(Saved data entries)
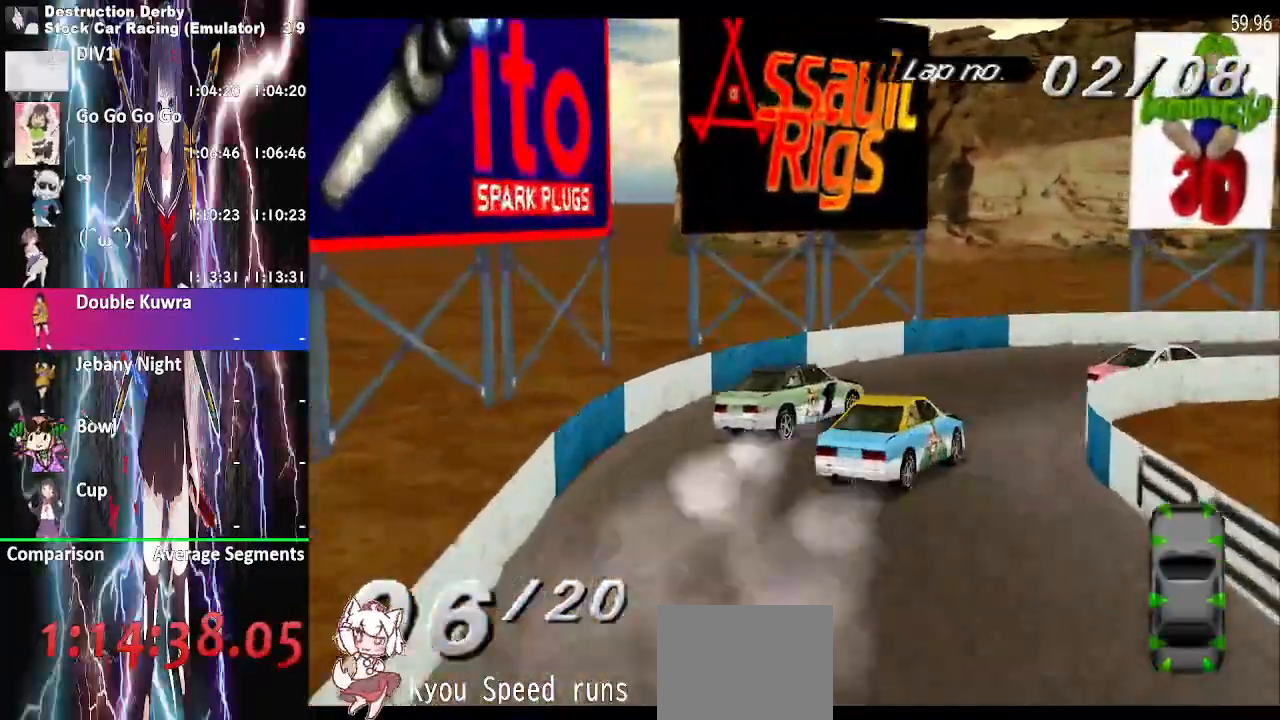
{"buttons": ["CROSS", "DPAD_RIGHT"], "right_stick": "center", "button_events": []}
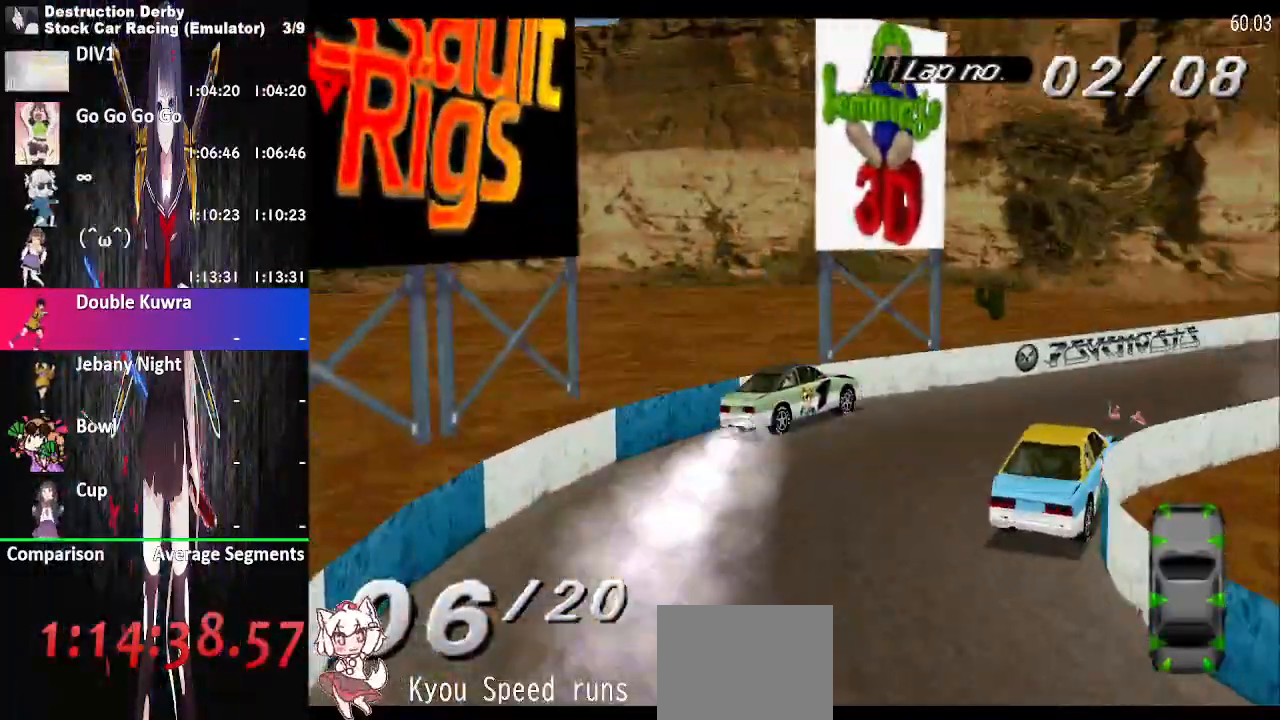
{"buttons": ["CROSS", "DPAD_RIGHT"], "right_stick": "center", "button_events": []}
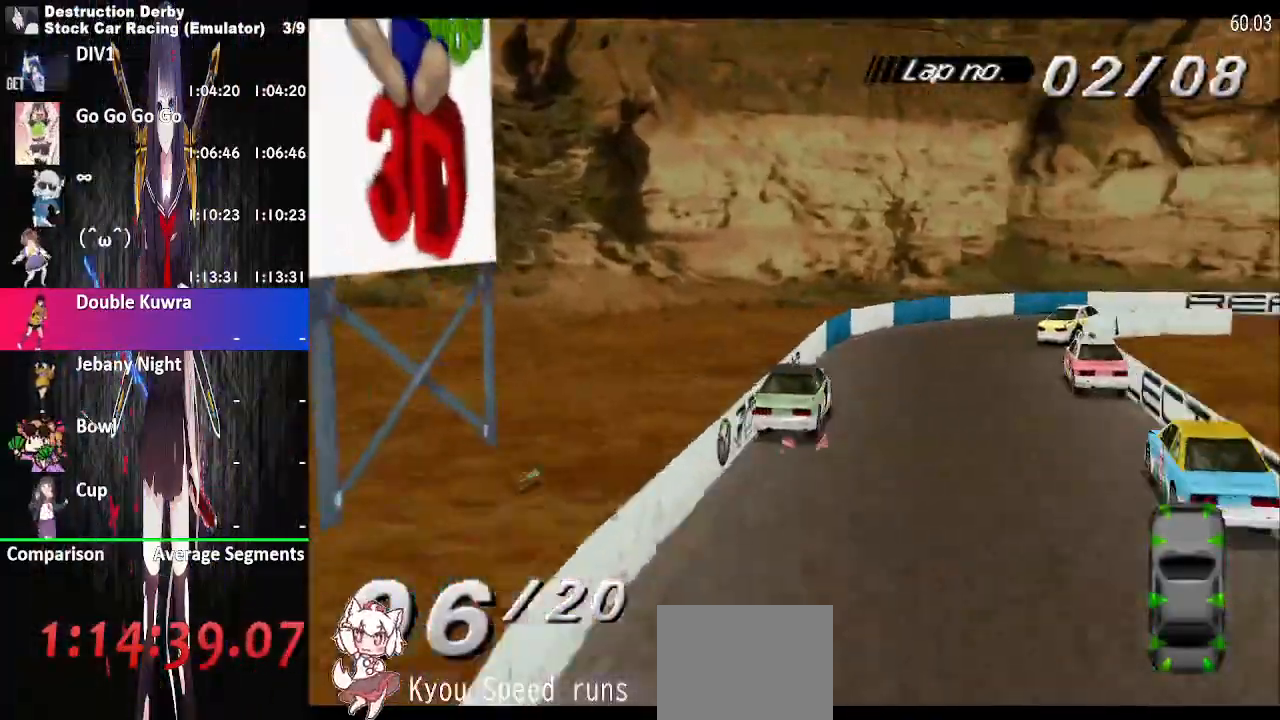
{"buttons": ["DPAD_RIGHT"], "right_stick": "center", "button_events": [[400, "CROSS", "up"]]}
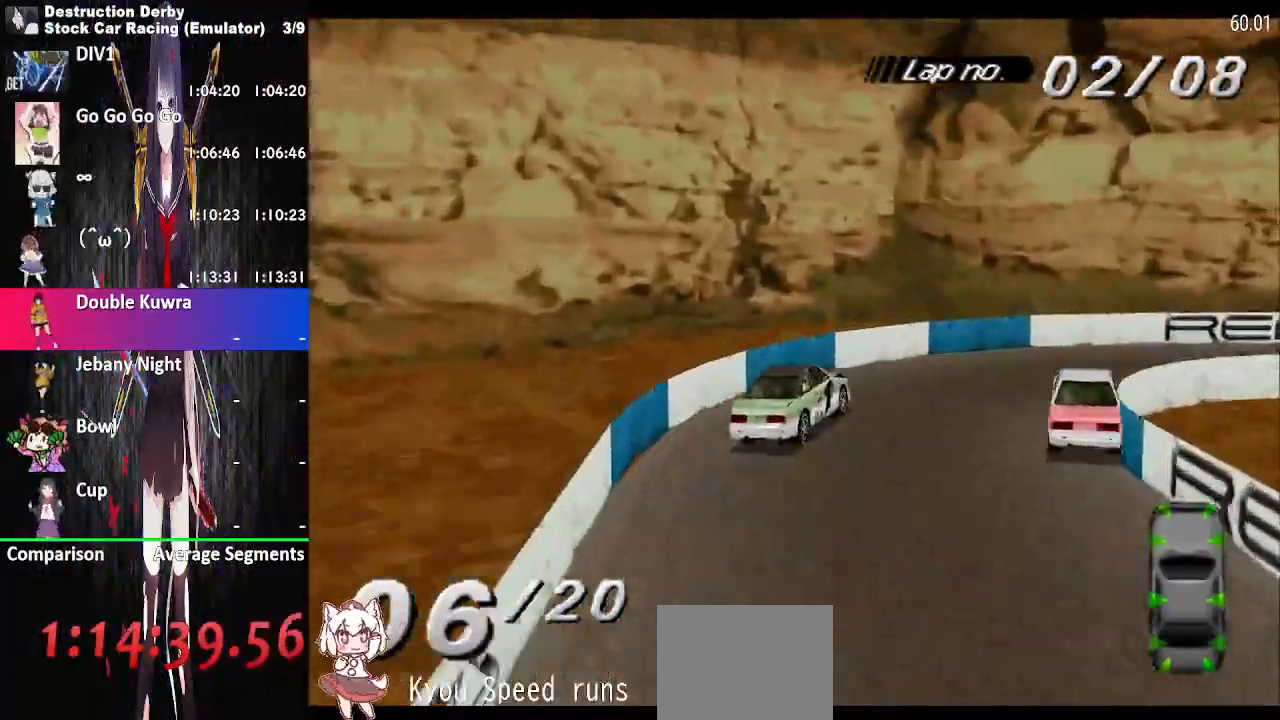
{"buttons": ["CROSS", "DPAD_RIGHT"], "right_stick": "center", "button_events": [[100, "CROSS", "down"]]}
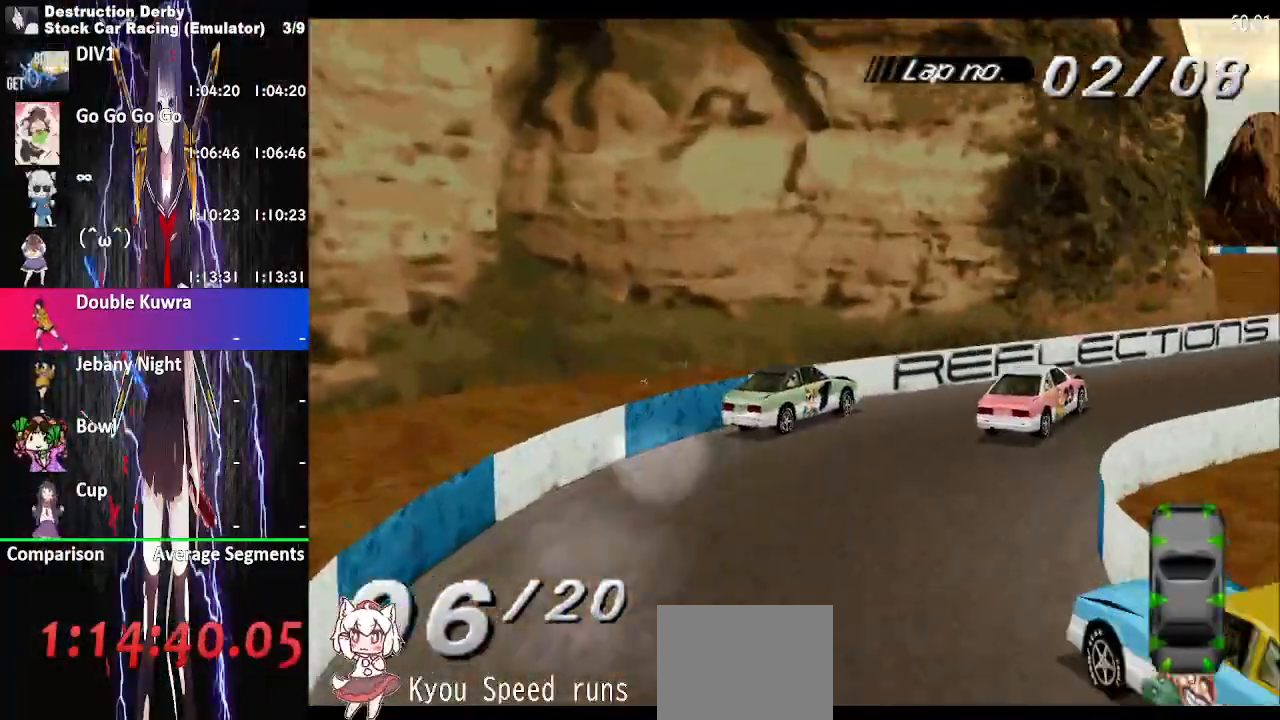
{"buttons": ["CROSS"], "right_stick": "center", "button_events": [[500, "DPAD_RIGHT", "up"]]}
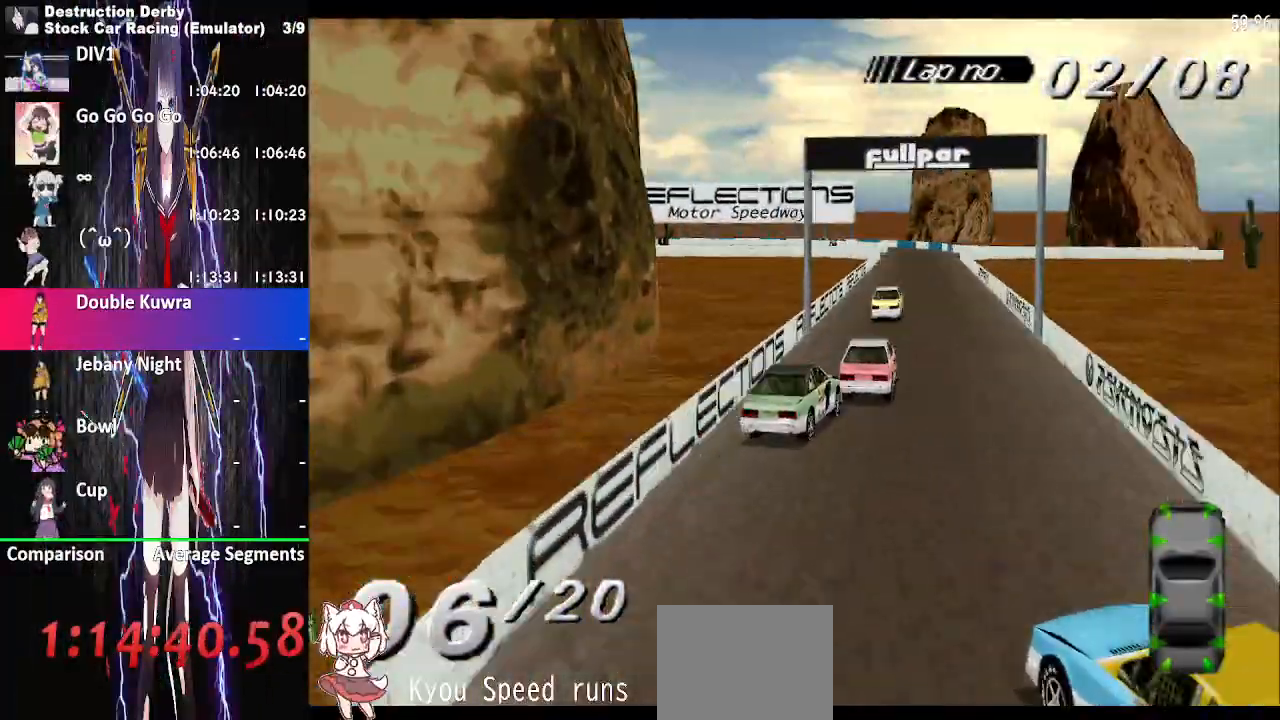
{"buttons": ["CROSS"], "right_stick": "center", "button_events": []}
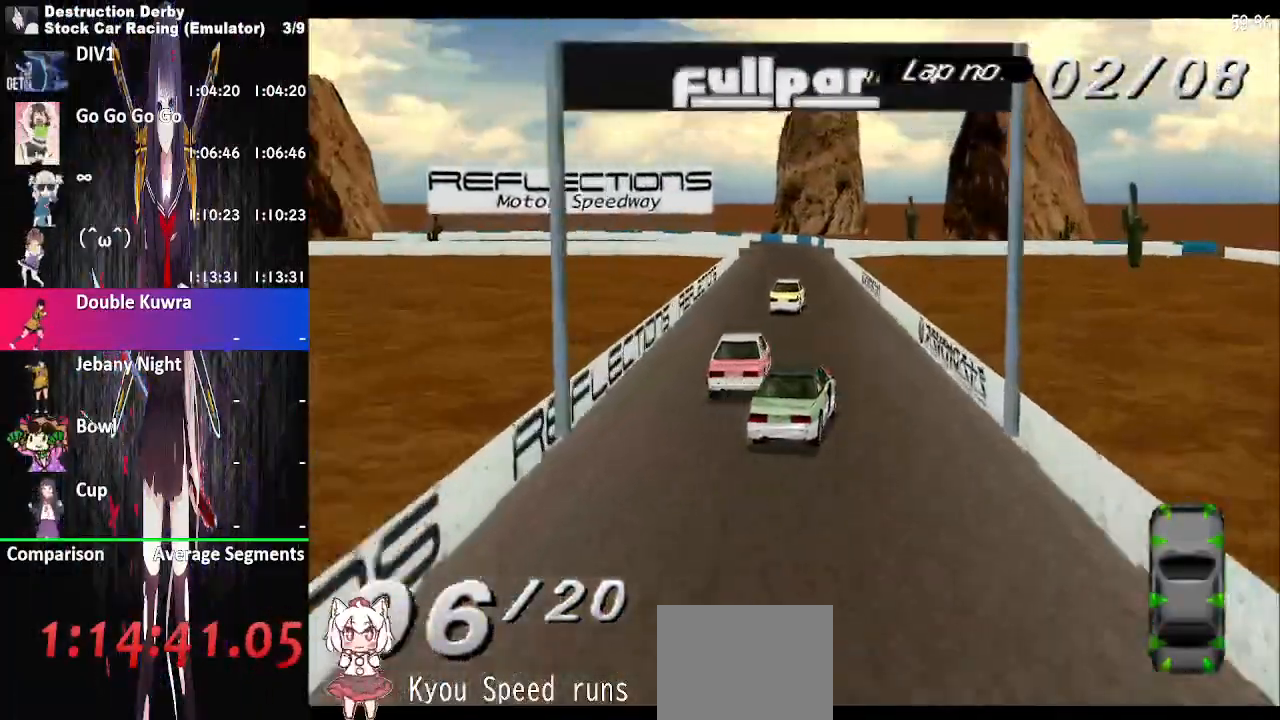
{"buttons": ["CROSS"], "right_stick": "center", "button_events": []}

-- WORK INSTRUCTION --
Exclude all images, then retype the records above without alteration.

-- EXERCISE SOLUTION --
{"buttons": ["CROSS", "DPAD_RIGHT"], "right_stick": "center", "button_events": []}
{"buttons": ["CROSS", "DPAD_RIGHT"], "right_stick": "center", "button_events": []}
{"buttons": ["DPAD_RIGHT"], "right_stick": "center", "button_events": [[400, "CROSS", "up"]]}
{"buttons": ["CROSS", "DPAD_RIGHT"], "right_stick": "center", "button_events": [[100, "CROSS", "down"]]}
{"buttons": ["CROSS"], "right_stick": "center", "button_events": [[500, "DPAD_RIGHT", "up"]]}
{"buttons": ["CROSS"], "right_stick": "center", "button_events": []}
{"buttons": ["CROSS"], "right_stick": "center", "button_events": []}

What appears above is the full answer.